▶ _Supplied information_
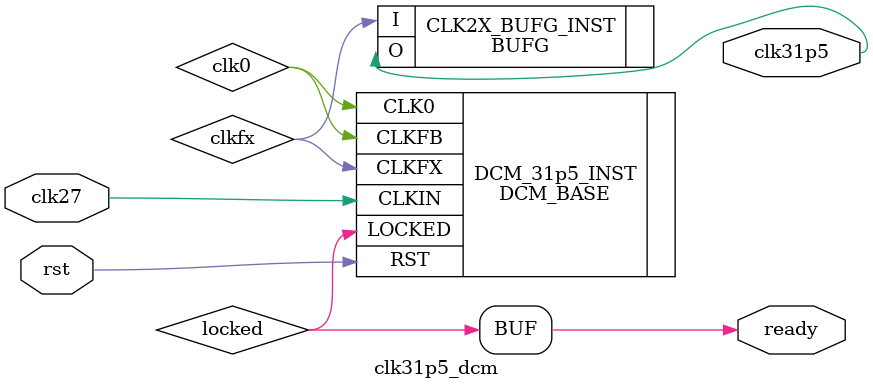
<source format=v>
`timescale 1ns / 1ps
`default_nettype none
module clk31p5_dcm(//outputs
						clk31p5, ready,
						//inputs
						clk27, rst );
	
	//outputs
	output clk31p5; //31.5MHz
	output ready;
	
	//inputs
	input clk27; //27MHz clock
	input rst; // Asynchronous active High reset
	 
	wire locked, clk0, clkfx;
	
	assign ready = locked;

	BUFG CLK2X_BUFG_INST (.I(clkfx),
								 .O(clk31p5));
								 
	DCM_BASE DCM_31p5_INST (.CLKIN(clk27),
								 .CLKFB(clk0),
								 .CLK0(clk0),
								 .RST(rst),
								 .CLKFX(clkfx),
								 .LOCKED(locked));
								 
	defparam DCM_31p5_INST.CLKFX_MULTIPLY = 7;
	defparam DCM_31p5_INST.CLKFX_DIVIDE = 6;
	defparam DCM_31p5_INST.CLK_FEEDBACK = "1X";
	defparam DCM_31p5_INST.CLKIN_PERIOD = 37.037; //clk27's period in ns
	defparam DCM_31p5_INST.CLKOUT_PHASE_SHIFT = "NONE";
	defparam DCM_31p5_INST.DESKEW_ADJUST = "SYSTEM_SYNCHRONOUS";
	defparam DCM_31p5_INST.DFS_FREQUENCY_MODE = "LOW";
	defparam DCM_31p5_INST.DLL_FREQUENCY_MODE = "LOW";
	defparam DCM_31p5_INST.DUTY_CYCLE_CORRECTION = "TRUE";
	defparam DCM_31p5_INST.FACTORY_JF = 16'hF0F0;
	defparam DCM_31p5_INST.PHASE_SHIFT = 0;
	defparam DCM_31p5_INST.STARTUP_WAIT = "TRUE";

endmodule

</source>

==

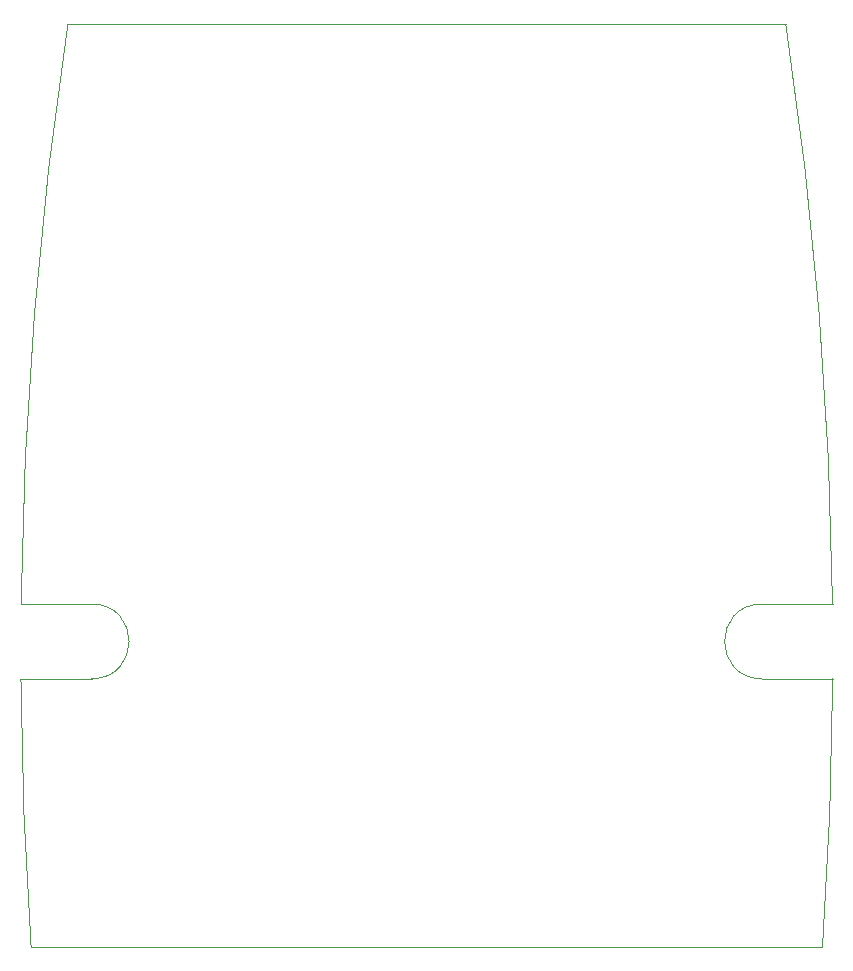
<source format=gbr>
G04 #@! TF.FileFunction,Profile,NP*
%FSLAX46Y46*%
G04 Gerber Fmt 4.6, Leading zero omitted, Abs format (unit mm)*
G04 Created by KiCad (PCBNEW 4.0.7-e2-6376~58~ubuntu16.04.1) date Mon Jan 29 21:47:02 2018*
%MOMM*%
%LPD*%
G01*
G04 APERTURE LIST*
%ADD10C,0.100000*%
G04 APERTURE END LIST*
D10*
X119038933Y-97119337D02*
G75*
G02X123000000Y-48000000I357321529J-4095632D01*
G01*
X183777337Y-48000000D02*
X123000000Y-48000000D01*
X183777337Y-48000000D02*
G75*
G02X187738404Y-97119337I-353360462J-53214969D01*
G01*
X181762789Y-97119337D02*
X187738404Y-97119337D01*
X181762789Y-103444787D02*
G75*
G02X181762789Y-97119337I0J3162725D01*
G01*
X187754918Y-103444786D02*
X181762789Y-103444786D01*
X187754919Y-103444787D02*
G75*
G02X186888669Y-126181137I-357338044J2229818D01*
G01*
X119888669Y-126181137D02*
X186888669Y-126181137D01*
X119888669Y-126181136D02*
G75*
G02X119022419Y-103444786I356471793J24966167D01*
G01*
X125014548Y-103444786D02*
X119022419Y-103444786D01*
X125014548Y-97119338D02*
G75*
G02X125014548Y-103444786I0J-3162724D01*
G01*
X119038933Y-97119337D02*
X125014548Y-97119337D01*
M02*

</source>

▶ _Task directions_
Retype exactly the span of lines from the one with "G04 #@! TF.FileFunction,Profile,NP*" through the one with "X119888669Y-126181137D02*"; include both ends and omit the rest of the material.

▶ _Worked solution_
G04 #@! TF.FileFunction,Profile,NP*
%FSLAX46Y46*%
G04 Gerber Fmt 4.6, Leading zero omitted, Abs format (unit mm)*
G04 Created by KiCad (PCBNEW 4.0.7-e2-6376~58~ubuntu16.04.1) date Mon Jan 29 21:47:02 2018*
%MOMM*%
%LPD*%
G01*
G04 APERTURE LIST*
%ADD10C,0.100000*%
G04 APERTURE END LIST*
D10*
X119038933Y-97119337D02*
G75*
G02X123000000Y-48000000I357321529J-4095632D01*
G01*
X183777337Y-48000000D02*
X123000000Y-48000000D01*
X183777337Y-48000000D02*
G75*
G02X187738404Y-97119337I-353360462J-53214969D01*
G01*
X181762789Y-97119337D02*
X187738404Y-97119337D01*
X181762789Y-103444787D02*
G75*
G02X181762789Y-97119337I0J3162725D01*
G01*
X187754918Y-103444786D02*
X181762789Y-103444786D01*
X187754919Y-103444787D02*
G75*
G02X186888669Y-126181137I-357338044J2229818D01*
G01*
X119888669Y-126181137D02*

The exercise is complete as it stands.